The minutes of the Fed's March 19-20 meeting were released at 9 a.m. EDT — five hours earlier than planned — after the Fed said it inadvertently sent them a day earlier to congressional staffers and lobbyists. The more than 100 recipients also included employees at JPMorgan Chase, Goldman Sachs Group, Wells Fargo and other large banks , according to a list of email addresses released later in the day by the Fed.
"One gets the sense that many Fed policymakers are anxious to start paring back the size of the ... purchases as soon as the data allow," Dana Saporta, an economist at Credit Suisse, said in a note to clients.
Still, a weak employment report released Friday is likely to make policymakers even more supportive of keeping the measures in place for the foreseeable future.
The report showed employers added just 88,000 net jobs last month. That was the fewest in nine months and much lower than the average of 220,000 jobs a month created from November through February.
The unemployment rate dropped to a four-year low of 7.6 percent last month. However, the rate fell only because more people stopped looking for work and were no longer counted as unemployed.
In its statement after the last meeting, the Fed said the economy had strengthened but still needed its efforts to help lower high unemployment. In addition to continuing the bond purchases, the Fed stuck by its plan to keep short-term interest rates at record lows at least until unemployment falls to 6.5 percent.

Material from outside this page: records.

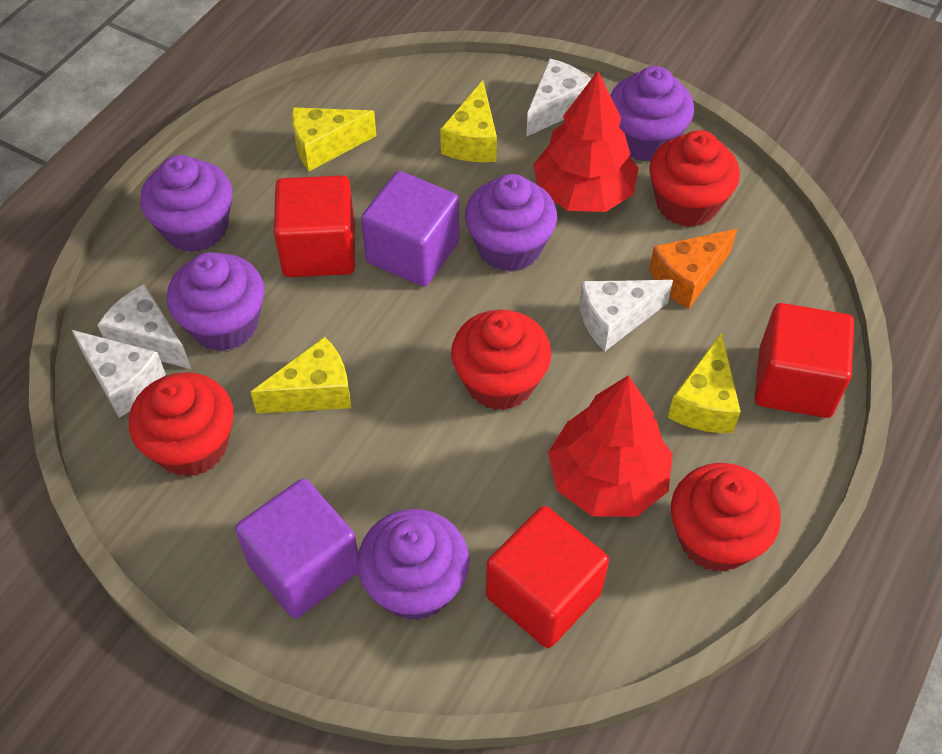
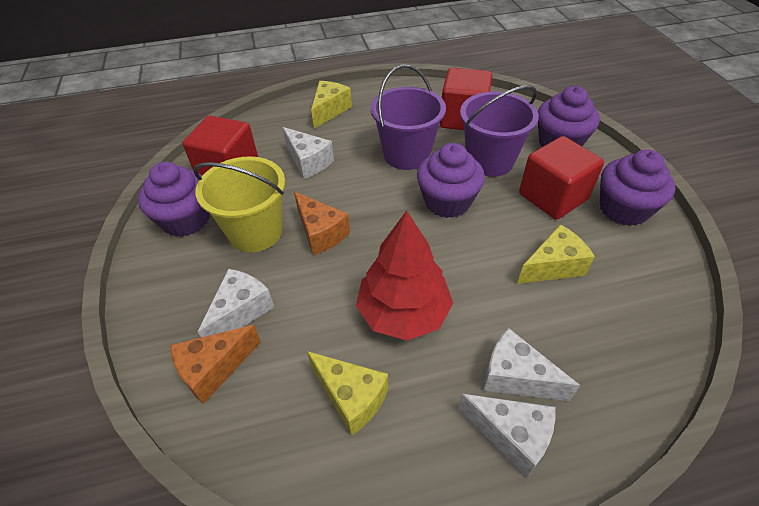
orange cheese: 1 -> 2
purple bucket: 0 -> 2
purple cube: 2 -> 0
purple cupcake: 5 -> 4
red cupcake: 4 -> 0
red tree: 2 -> 1
yellow bucket: 0 -> 1
yellow cheese: 4 -> 3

The minutes indicated that many of the Fed's members want to see sustained improvement in the job market — from a wide range of economic indicators — before making any decision to reduce the pace of purchases.
Stocks rose sharply after the minutes were released. The Standard & Poor's 500 index rose 16 points to 1,585 in midday trading — above its all-time high of 1,576.09 set in October 2007. The Dow Jones industrial average climbed 119 points to 14,792.
The Fed made minutes public earlier on Wednesday after learning that about 100 congressional staffers and lobbyists received them at 2 p.m. EDT on Tuesday. They had been scheduled to be released at 2 p.m. EDT on Wednesday.
Fed spokesman David Skidmore said the Fed notified the Securities and Exchange Commission and the Commodity Futures Trading Commission about the mishap. The Fed also asked its inspector general to investigate its procedures for releasing the minutes.
"At this time we do not know if there was any trading related to the early distribution," Skidmore said. "Every indication at this time is that the early distribution of the minutes was entirely accidental."
John Nester, a spokesman for the SEC, declined to comment on the release of the minutes, beyond saying that the Fed contacted the SEC staff.
Several staff members of both the House Financial Services and Senate Banking committees were among those who received the minutes early.
The minutes showed a wide array of opinions and criteria for when to end the bond purchases, which have boosted the Fed's balance sheet to $3.2 trillion.
A few members want to end "relatively soon" the bond-purchase program. Those members say the costs likely outweigh the benefits. A few others saw the risks as increasing quickly and said the purchases would likely need to be reduced "before long."
Many members said an improved job market could lead them to slow purchases within a few months, and a few said economic conditions would likely justify continuing the program until late this year.
AP Business Writer Marcy Gordon contributed to this report.